Old Mission San Jose 1797 - 1997
Watercolor painting by Nancy Pratt

Commissioned by the Committee for the
Restoration of Mission San Jose

The Spanish brought the culture of their European traditions to California’s East Bay when Padre Lasuen and Sergeant Amador established Mission San Jose in the middle of the Ohlone village, Oroysom, on June 11, 1797.

The Ohlone Indians flourished in their culture and this bountiful area for thousands of years. They lived in tule reed thatch houses, called ruway, and they ate acorns, sunflower seeds, nuts, berries, grapes, honey, salmon, abalone, duck, and geese. Note the boy in the right column holding a duck decoy he made. Also note the woman in the left corner making acorn mush in large woven baskets for a festival. Other festival activities include the boys playing the stick and hoop game and the men dancing with painted bodies using white chalk, red cinnabar, and charcoal. Yellow ochre was another commonly used color. This is a scene of Ohlone Village life at the point of European contact.

The girls in front play with the beads the Padres gave them. Padres gave gifts of beads, ribbons, blankets and tools to befriend the Indians. Little did anyone realize the resulting inflation to the Indian economy and the beginning of the decline of the Indian culture. Indians were very interested in the technologies of the Europeans although their own were serving them well.

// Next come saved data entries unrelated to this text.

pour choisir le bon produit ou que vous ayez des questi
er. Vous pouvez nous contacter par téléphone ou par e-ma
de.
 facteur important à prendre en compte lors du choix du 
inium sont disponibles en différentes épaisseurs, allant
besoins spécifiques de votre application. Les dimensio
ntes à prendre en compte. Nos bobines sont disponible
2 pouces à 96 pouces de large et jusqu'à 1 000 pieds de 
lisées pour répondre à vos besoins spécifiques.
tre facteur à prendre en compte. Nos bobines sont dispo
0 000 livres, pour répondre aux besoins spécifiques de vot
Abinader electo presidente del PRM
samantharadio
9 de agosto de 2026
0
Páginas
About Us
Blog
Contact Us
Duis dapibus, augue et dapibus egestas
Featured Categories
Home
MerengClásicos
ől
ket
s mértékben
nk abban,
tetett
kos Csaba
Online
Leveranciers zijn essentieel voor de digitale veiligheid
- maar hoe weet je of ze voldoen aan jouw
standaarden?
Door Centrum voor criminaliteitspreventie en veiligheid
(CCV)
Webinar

Sergeant Amador, a well known Indian fighter, and his soldiers built the wooden church and a wooden stockade roofed with tule rushes. Within three years several hundred Ohlones were baptized and came to live at the mission. Thousands of cattle roamed the ranges and ate or destroyed much of the traditional sources of Indian food. The mission Indians planted acres of wheat, vineyards and other crops. The outlying Indians were much attracted to the provisions the mission could offer them.

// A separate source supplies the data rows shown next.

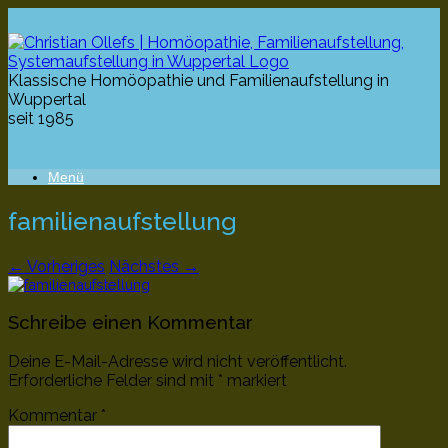
Klassische Homöopathie und Familienaufstellung in
Wuppertal
seit 1985
Menü
familienaufstellung
← Vorheriges
Nächstes →
Schreibe einen Kommentar
Deine E-Mail-Adresse wird nicht veröffentlicht.
Erforderliche Felder sind mit
*
markiert
Kommentar
*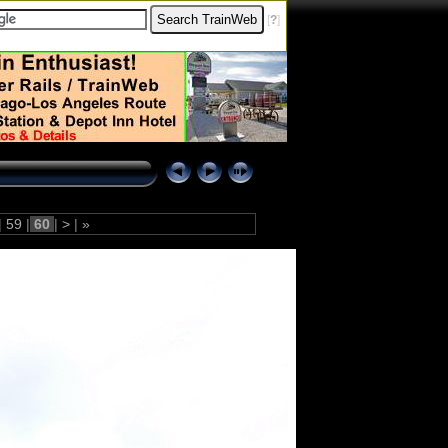
[
?
]
|
59
|
60
|
>
|
»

A flood washed away the stockade and the adobe mission was erected in a safer and permanent location in 1809. The Indian men engaged in the building while only the stronger girls would carry adobe bricks (weighing 55 lb. each) to the men. Women were mostly assigned to weaving, dress making, laundry, and cooking; while the men did a variety of jobs such as leather tanning, rope, soap and candle-making, shearing sheep, and weaving rugs and clothing from wool.